Geografías | RELATO GRÁFICO

El cruce: La cordillera según Roig

Fidel Roig Matóns

Esta es la historia de un artista catalán que se enamoró de la Cordillera de los Andes. Pincel en mano, penetró lo abismal de sus recovecos, sus luces prístinas de la madrugada y la alfombra negra que sube rápida por los faldeos a la hora del ocaso. 

La empresa del cruce lo subyugó. Entendió la magnitud de lo hecho por el Ejército Libertador.

Durante veinte años, ascendió la montaña para retratar las luces, los temores y las esperanzas de los soldados de la independencia. Pasaba semanas acampando en la cordillera con todo su equipaje de artista. Puso su arte al servicio de la historia y la geografía le pasó la cuenta.

El catalán

Roig nació en Gerona, en 1885.

Provino de una familia de artistas y él lo fue por todos sus costados: músico, pintor y ebanista.

A finales de siglo, un tío suyo partió a la Argentina a hacer fortuna y se llevó a Elvira, una de sus hermanas. 

El joven Fidel leía con devoción las cartas que Elvira les enviaba desde una lejana localidad que se llamaba Mendoza. Le hablaba del sol que le daba allá, de las uvas en los campos y de la cordillera colosal. Un día, Fidel empacó y partió para esa provincia mágica de sol, frutos y montañas.

En Mendoza

Una vez en Mendoza, Fidel hizo de un cuanto hubo para vivir: impartió clases de música, de arte, de contabilidad y fue profesor de matemática.

De noche se quedaba pensando. Algo le faltaba. Le gustaba esa ciudad colonial pero también lo ahogaba un poco. ¿Con quién hablar de su arte si son todos gente de campo? Un día, conoció a una mendocina de raíz italiana y se enamoró. Elizabet, se llamaba. Roig le hablaba de sus planes y ella le sonreía. Quería pintar la realidad, pero no encontraba suficiente motivo.

Un día, ella le sopló que había un pueblo originario, los Huarpes, que vivían en torno a una laguna. Fidel se fue una temporada con ellos y se entusiasmó con lo que vio. Lo que más les gustaba es que los Huarpes vivían ignorantes de la belleza de su vida simple.

La cordillera

Acabada su investigación volvió a Mendoza. ¿Y ahora? Elizabet cambió de tema. Le habló de San Martín, del cruce de la cordillera, de los acelerados preparativos de la libertad de Chile, de las alturas aterradoras de las montañas.

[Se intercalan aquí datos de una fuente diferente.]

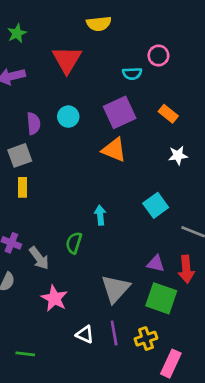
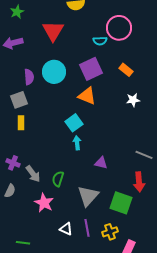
pink circle: (158, 56) -> (119, 28), size x1.6
cyan circle: (68, 117) -> (54, 72), size x1.5
cyan square: (156, 205) -> (74, 123), moved
green semicircle: (74, 243) -> (58, 179), moved
purple triangle: (156, 264) -> (101, 163), moved

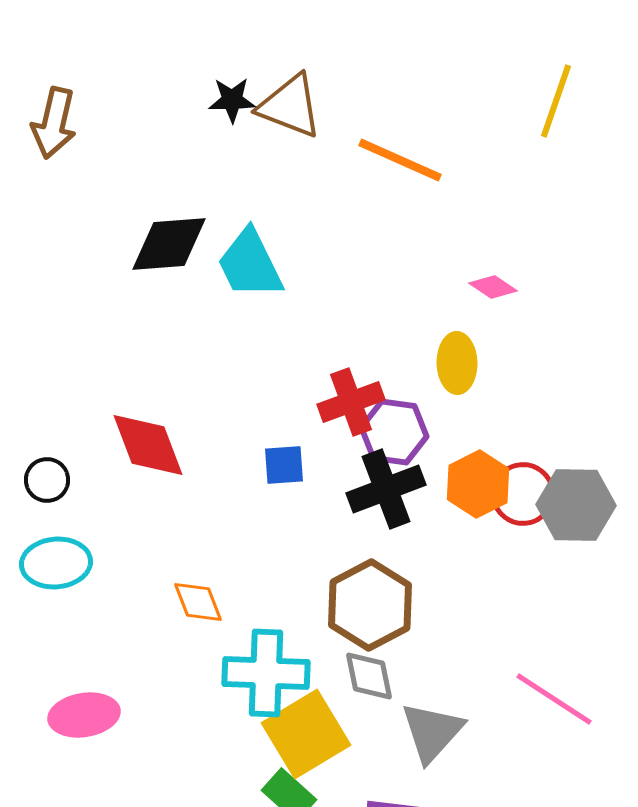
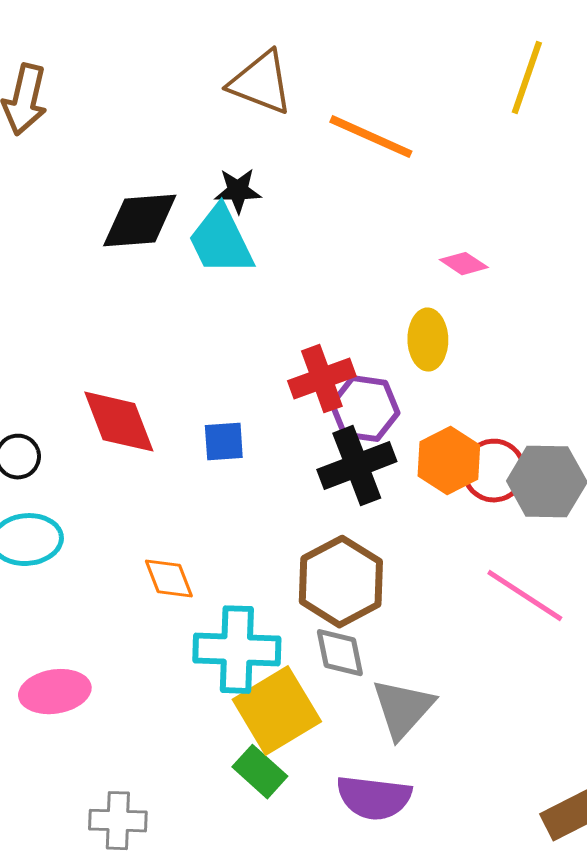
black star: (232, 100) -> (238, 191), moved
blue square: (284, 465) -> (224, 442), moved
pink line: (554, 699) -> (525, 596), moved

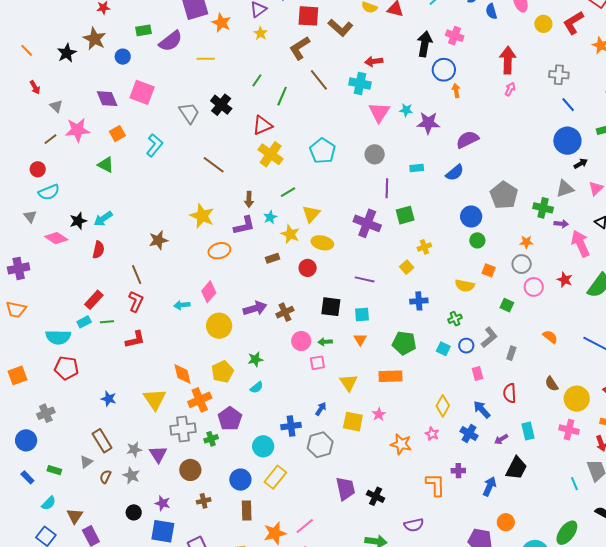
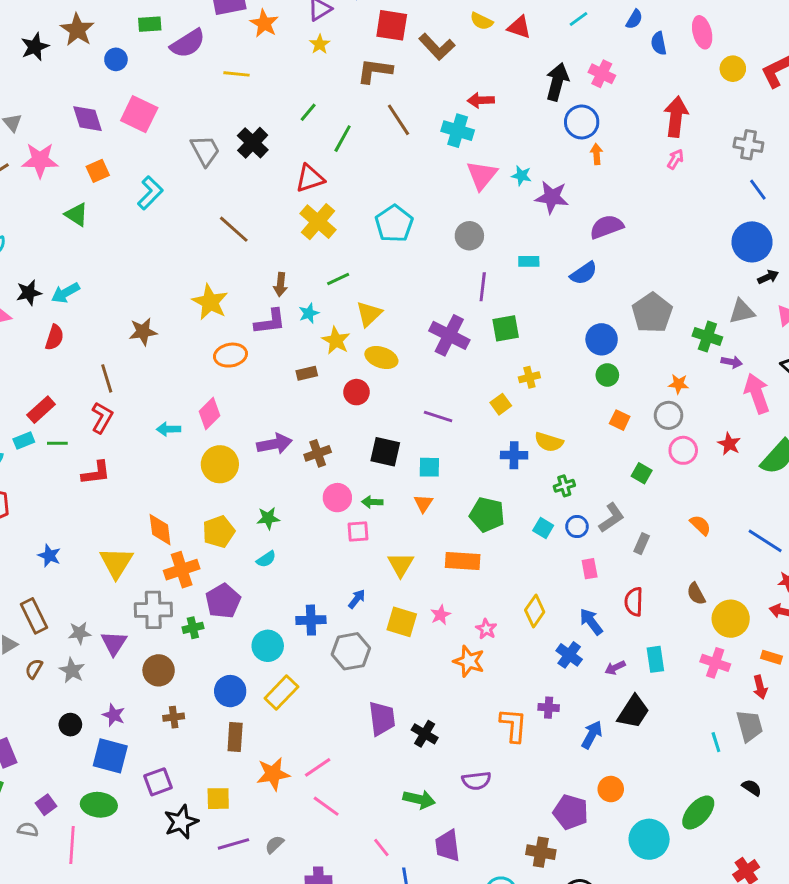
brown L-shape: (300, 48) -> (375, 71), turned 35
yellow semicircle: (465, 286) -> (549, 442), moved
pink star: (432, 434) -> (486, 629), moved

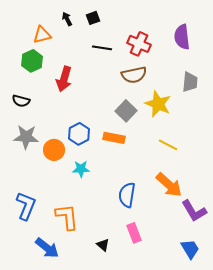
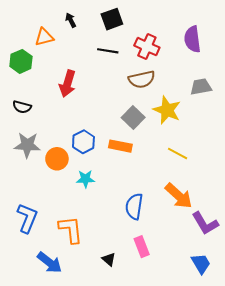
black square: (93, 18) -> (112, 19), moved, size x1.5
green hexagon: (32, 61) -> (21, 61), moved
gray trapezoid: (190, 82) -> (201, 87), turned -105

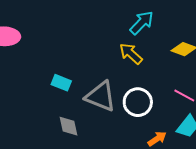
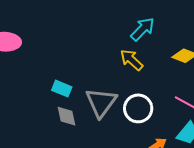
gray triangle: (101, 96) -> (101, 102), turned 44
gray diamond: (68, 126) -> (67, 116), moved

Roig esa noche casi no pegó el sueño. Ahí estaba su proyecto grande: pintar la cordillera en la cordillera. ¿Sería un disparate?

Lo era, claro, pero eso más acicateaba el ánimo del catalán.

In situ

Subió una vez a las enormes montañas y se entusiasmó. Eso era lo que quería. La historia grande con el paisaje inmenso a sus anchas. La cordillera no era, claro, un taller de pintura con las comodidades del caso. Exigía una disposición total.

Debía llevar sus pinceles y telas junto a los pertrechos y víveres por las cinco a siete semanas que se quedaba allá arriba. El frío y el viento no ayudaban en nada. Secaban muy pronto la pincelada y el viento hacía temblar sus grandes telas. Desde luego, era mucho más fácil pintar en su casa en la ciudad, pero se perdía las luces y la inmensidad del in situ.

Algunas veces lo acompañaban en sus expediciones la propia Elizabet o alguno de sus hijos, pero, la mayoría de las veces, se iba solo o con un par de ayudantes. Se levantaba al alba para entender esa luz diáfana y no se detenía hasta la última luz del crepúsculo.

Se estima que Roig Matóns fue unas cuarenta veces a la cordillera y pasaba allá unas cinco o seis semanas. La suya era una campaña no menor a la de San Martín.

Su último motivo

Roig pudo ser un impresionista por su entrega total al paisaje. Le decían que usara anteojos, pero él no les hacía caso. Tendría que estar loco, respondía. Sería apaciguar la belleza, que era, precisamente, lo que el catalán quería captar hasta el último gramo. 

Sí, de eso se trataba, pero la cordillera, por su parte, no perdona. Ofrece su magnitud, pero también la cobra. Por una molestia en el ojo, fue un día al oculista, y el doctor, luego de examinarlo, le dio una noticia funesta: es demasiado tarde, el daño del sol es irreparable.

Entonces, con la última luz de sus ojos pintó al San Martín enfermo, al que lo deben llevar en camilla. Al San Martín que acaricia la cabeza a de uno de los suyos, al soldado que trastabilla.

Así, mientras Roig se sumía en la oscuridad, culminó su gran obra.